Work item: Please rewrite each of the records below with "COLMAP" replaced by "OpenCV" and everything else unchanged, leaving the pictures out of your answer.

(Beginning of Data for this task)

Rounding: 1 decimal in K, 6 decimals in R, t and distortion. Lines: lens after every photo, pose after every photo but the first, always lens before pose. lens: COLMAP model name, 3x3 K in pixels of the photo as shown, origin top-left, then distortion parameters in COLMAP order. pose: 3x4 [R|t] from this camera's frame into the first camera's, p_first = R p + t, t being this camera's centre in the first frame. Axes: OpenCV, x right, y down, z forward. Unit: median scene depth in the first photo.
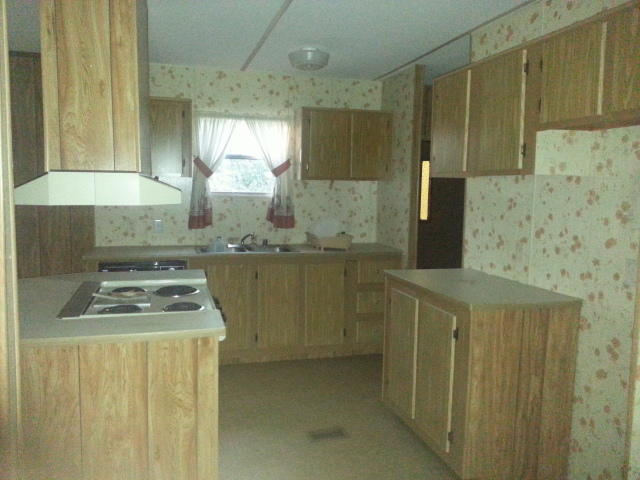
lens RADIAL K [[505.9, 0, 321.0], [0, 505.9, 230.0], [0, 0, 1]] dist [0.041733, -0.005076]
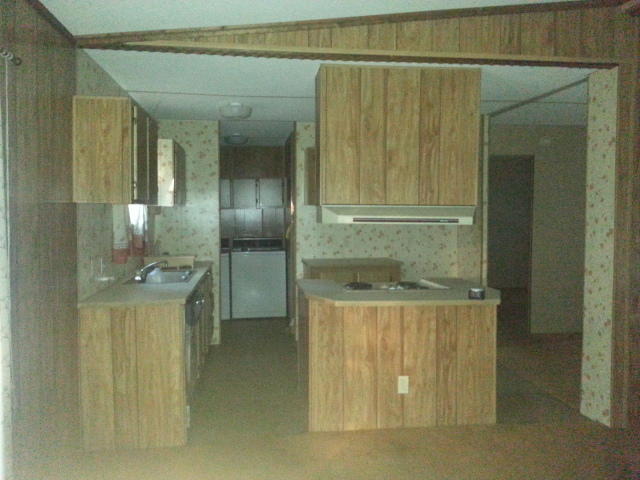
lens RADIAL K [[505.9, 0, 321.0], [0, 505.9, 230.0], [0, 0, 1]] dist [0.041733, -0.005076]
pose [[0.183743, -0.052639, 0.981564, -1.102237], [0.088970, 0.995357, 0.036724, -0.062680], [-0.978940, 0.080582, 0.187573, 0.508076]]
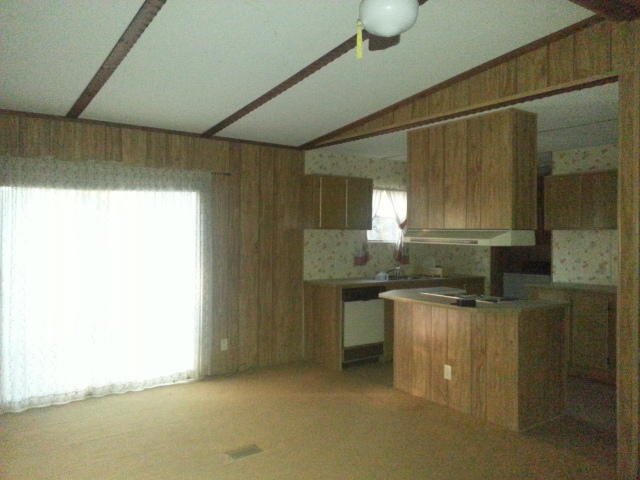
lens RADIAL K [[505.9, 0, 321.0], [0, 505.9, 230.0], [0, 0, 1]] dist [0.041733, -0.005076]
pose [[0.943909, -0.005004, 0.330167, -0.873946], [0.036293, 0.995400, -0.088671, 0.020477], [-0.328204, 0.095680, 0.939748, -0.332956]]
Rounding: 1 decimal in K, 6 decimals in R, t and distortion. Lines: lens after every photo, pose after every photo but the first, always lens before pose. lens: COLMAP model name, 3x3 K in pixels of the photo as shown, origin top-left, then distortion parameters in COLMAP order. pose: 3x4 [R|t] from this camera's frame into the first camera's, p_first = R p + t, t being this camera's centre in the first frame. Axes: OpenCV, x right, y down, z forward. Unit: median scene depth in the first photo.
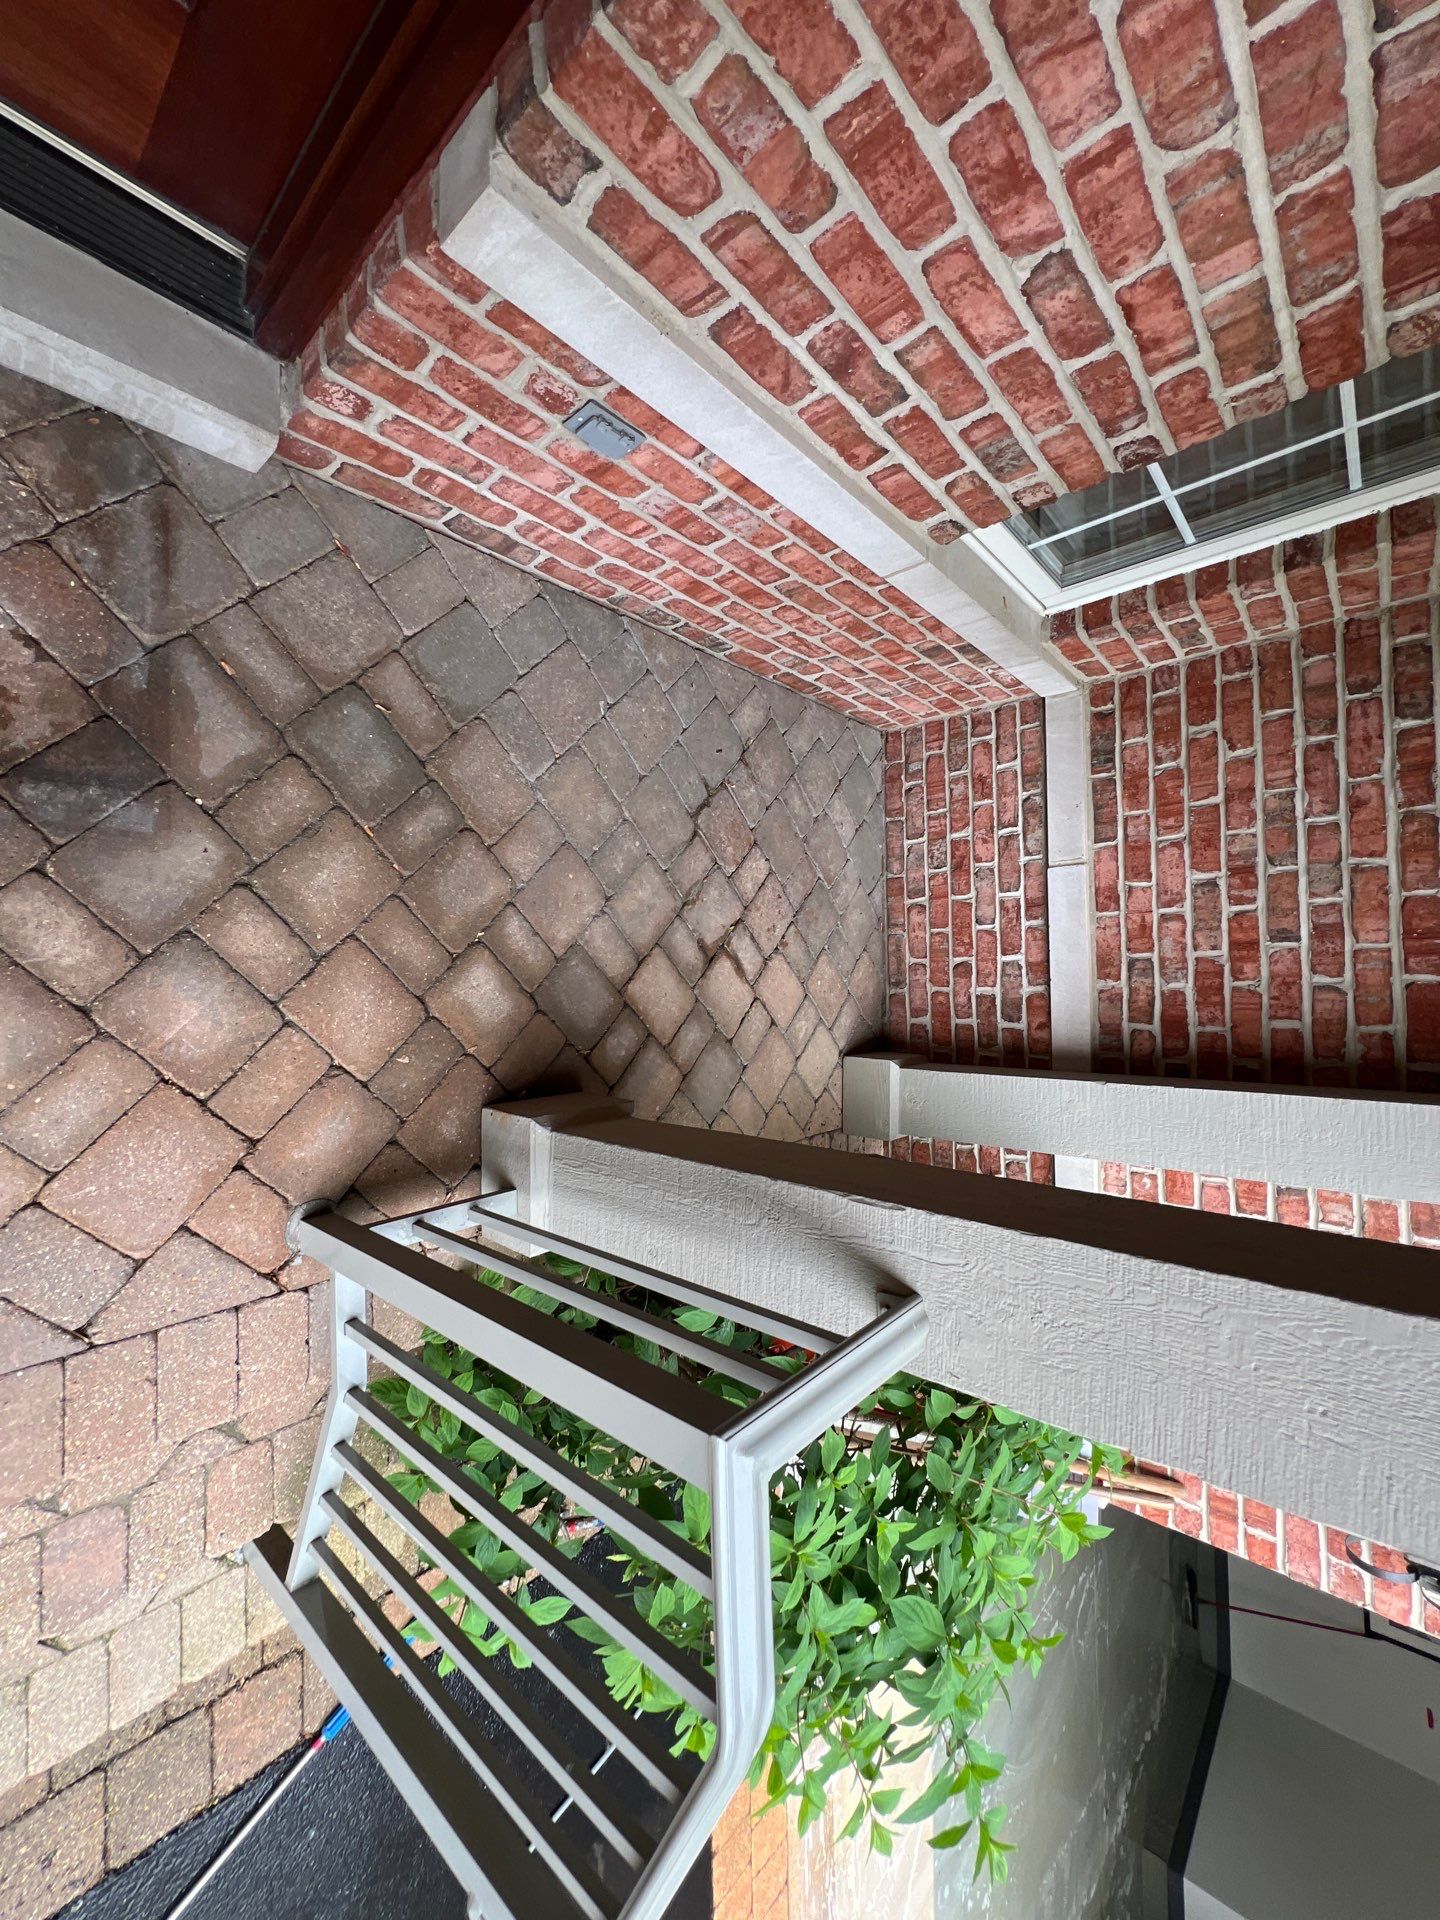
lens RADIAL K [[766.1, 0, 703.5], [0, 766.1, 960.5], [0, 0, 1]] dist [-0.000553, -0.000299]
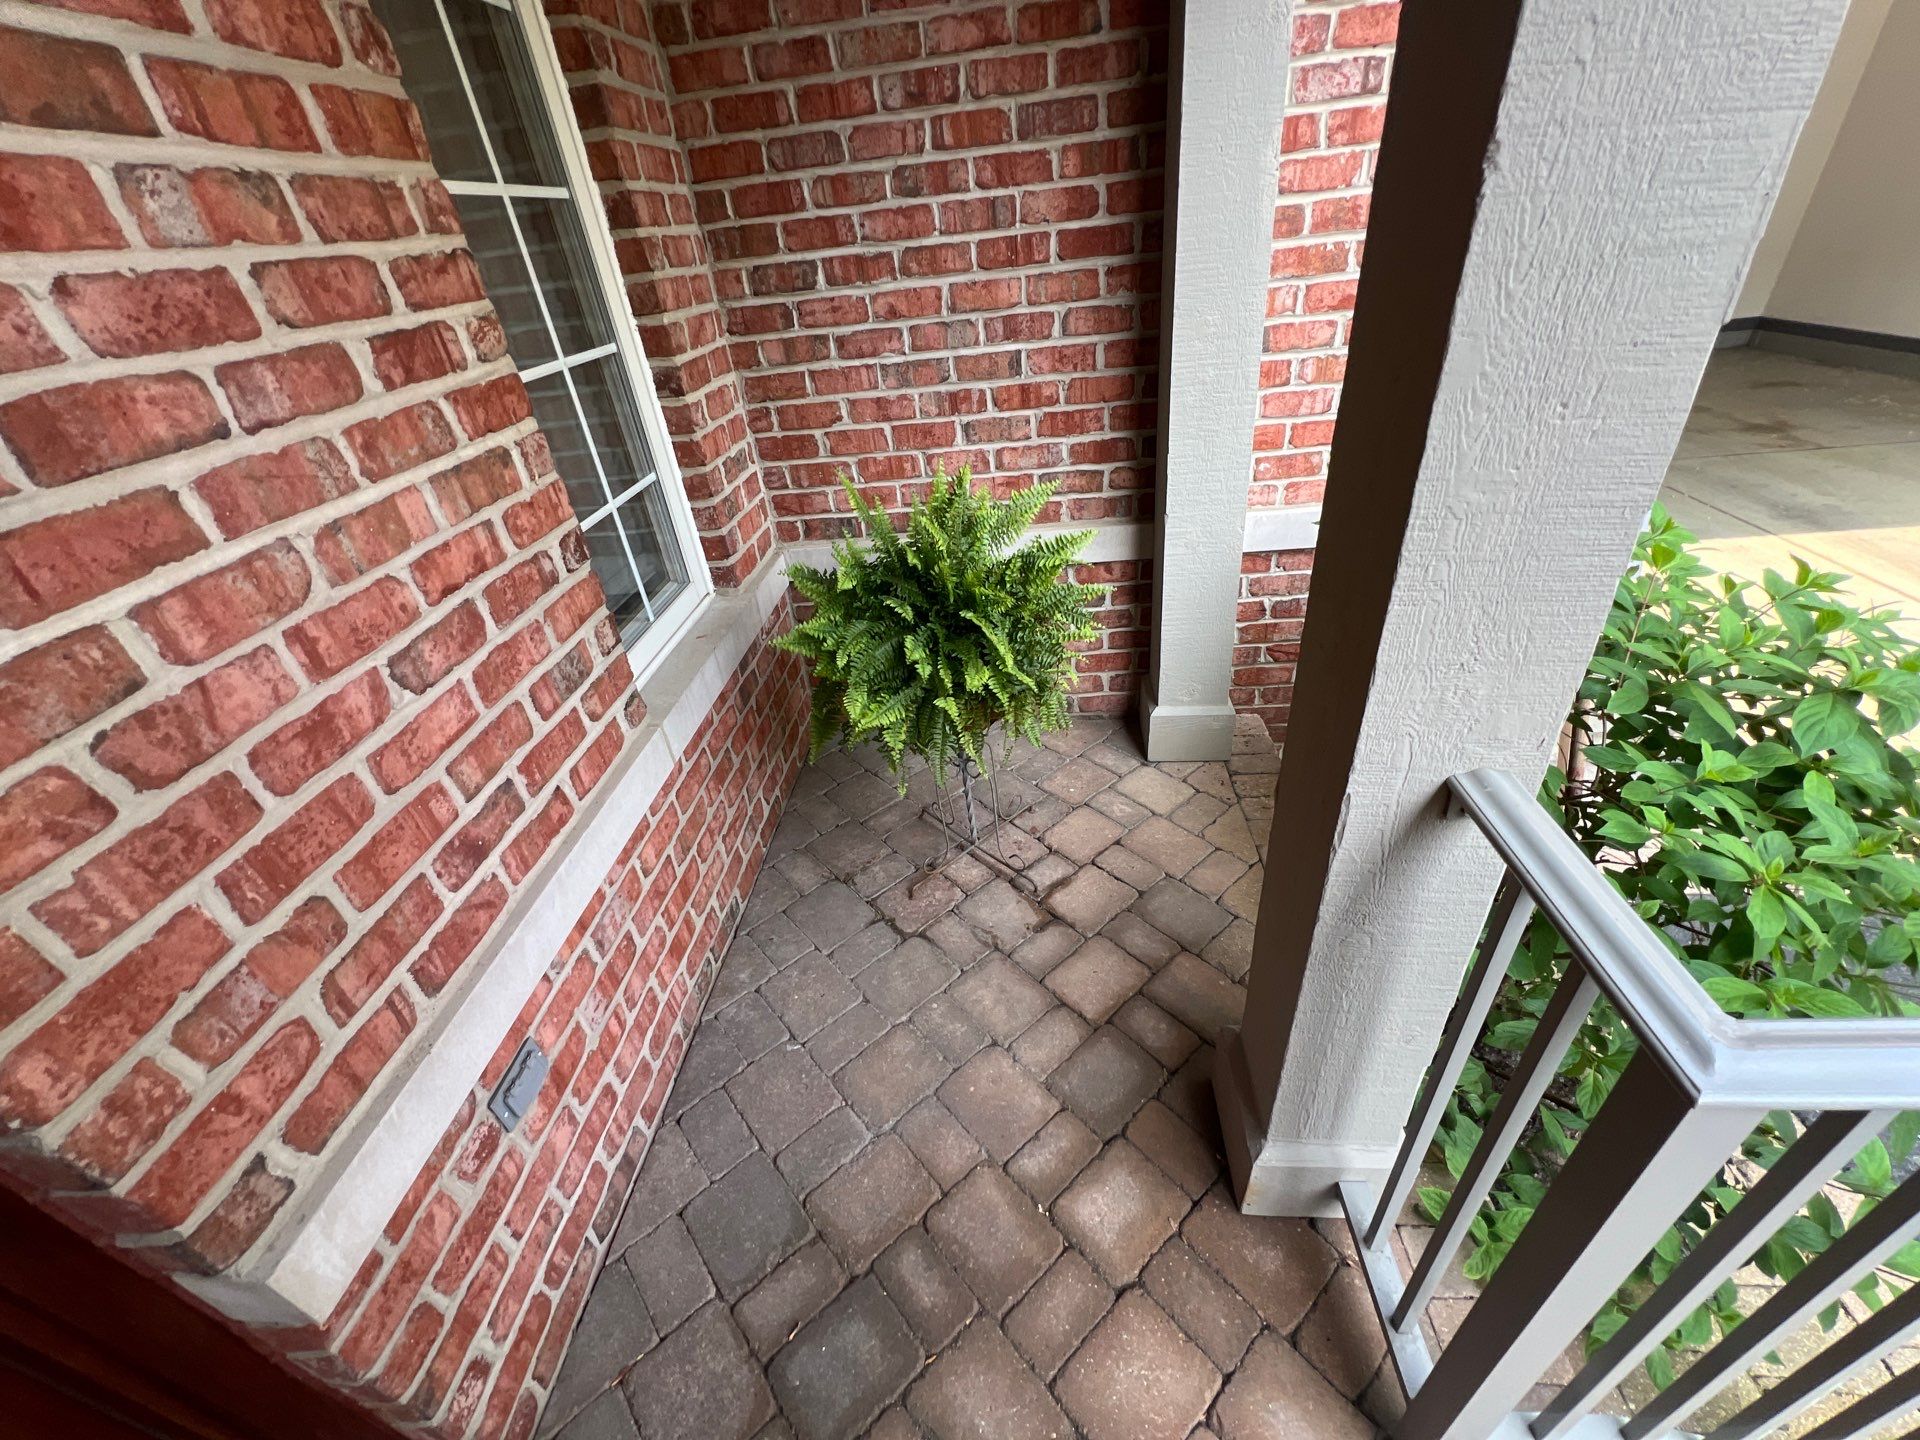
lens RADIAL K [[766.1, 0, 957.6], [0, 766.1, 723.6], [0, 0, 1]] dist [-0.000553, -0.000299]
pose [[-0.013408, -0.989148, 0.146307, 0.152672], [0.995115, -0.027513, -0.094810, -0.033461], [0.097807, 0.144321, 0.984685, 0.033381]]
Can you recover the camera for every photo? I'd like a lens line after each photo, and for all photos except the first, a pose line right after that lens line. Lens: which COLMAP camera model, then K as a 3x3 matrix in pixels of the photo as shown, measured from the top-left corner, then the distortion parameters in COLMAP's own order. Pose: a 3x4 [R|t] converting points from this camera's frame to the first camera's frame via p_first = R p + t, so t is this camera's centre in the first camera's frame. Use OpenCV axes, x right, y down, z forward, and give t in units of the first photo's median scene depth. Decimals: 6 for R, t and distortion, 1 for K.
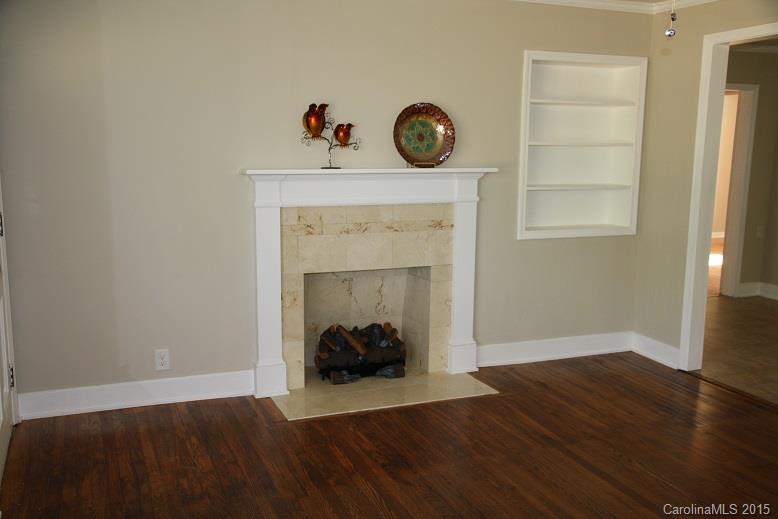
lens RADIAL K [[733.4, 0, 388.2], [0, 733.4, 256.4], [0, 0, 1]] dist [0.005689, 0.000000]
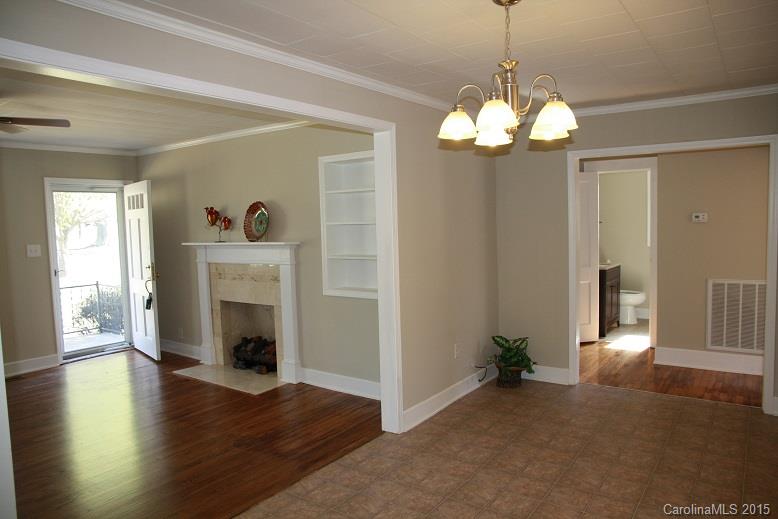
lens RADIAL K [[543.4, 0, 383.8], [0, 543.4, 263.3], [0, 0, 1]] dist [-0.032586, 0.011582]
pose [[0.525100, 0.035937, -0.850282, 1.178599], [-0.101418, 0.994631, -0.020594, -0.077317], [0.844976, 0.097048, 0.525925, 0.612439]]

(End of Data for this task)

Result:
Rounding: 1 decimal in K, 6 decimals in R, t and distortion. Lines: lens after every photo, pose after every photo but the first, always lens before pose. lens: OpenCV model name, 3x3 K in pixels of the photo as shown, origin top-left, then distortion parameters in OpenCV order. pose: 3x4 [R|t] from this camera's frame into the first camera's, p_first = R p + t, t being this camera's centre in the first frame. Axes: OpenCV, x right, y down, z forward. Unit: median scene depth in the first photo.
lens RADIAL K [[505.9, 0, 321.0], [0, 505.9, 230.0], [0, 0, 1]] dist [0.041733, -0.005076]
lens RADIAL K [[505.9, 0, 321.0], [0, 505.9, 230.0], [0, 0, 1]] dist [0.041733, -0.005076]
pose [[0.183743, -0.052639, 0.981564, -1.102237], [0.088970, 0.995357, 0.036724, -0.062680], [-0.978940, 0.080582, 0.187573, 0.508076]]
lens RADIAL K [[505.9, 0, 321.0], [0, 505.9, 230.0], [0, 0, 1]] dist [0.041733, -0.005076]
pose [[0.943909, -0.005004, 0.330167, -0.873946], [0.036293, 0.995400, -0.088671, 0.020477], [-0.328204, 0.095680, 0.939748, -0.332956]]
Rounding: 1 decimal in K, 6 decimals in R, t and distortion. Lines: lens after every photo, pose after every photo but the first, always lens before pose. lens: OpenCV model name, 3x3 K in pixels of the photo as shown, origin top-left, then distortion parameters in OpenCV order. pose: 3x4 [R|t] from this camera's frame into the first camera's, p_first = R p + t, t being this camera's centre in the first frame. Axes: OpenCV, x right, y down, z forward. Unit: median scene depth in the first photo.
lens RADIAL K [[766.1, 0, 703.5], [0, 766.1, 960.5], [0, 0, 1]] dist [-0.000553, -0.000299]
lens RADIAL K [[766.1, 0, 957.6], [0, 766.1, 723.6], [0, 0, 1]] dist [-0.000553, -0.000299]
pose [[-0.013408, -0.989148, 0.146307, 0.152672], [0.995115, -0.027513, -0.094810, -0.033461], [0.097807, 0.144321, 0.984685, 0.033381]]
Can you recover the camera for every photo? I'd like a lens line after each photo, and for all photos except the first, a pose line right after that lens line. Lens: which OpenCV camera model, then K as a 3x3 matrix in pixels of the photo as shown, measured from the top-left corner, then the distortion parameters in OpenCV's own order. Pose: a 3x4 [R|t] converting points from this camera's frame to the first camera's frame via p_first = R p + t, so t is this camera's centre in the first camera's frame. Use OpenCV axes, x right, y down, z forward, and give t in units of the first photo's median scene depth. Decimals: 6 for R, t and distortion, 1 for K.
lens RADIAL K [[733.4, 0, 388.2], [0, 733.4, 256.4], [0, 0, 1]] dist [0.005689, 0.000000]
lens RADIAL K [[543.4, 0, 383.8], [0, 543.4, 263.3], [0, 0, 1]] dist [-0.032586, 0.011582]
pose [[0.525100, 0.035937, -0.850282, 1.178599], [-0.101418, 0.994631, -0.020594, -0.077317], [0.844976, 0.097048, 0.525925, 0.612439]]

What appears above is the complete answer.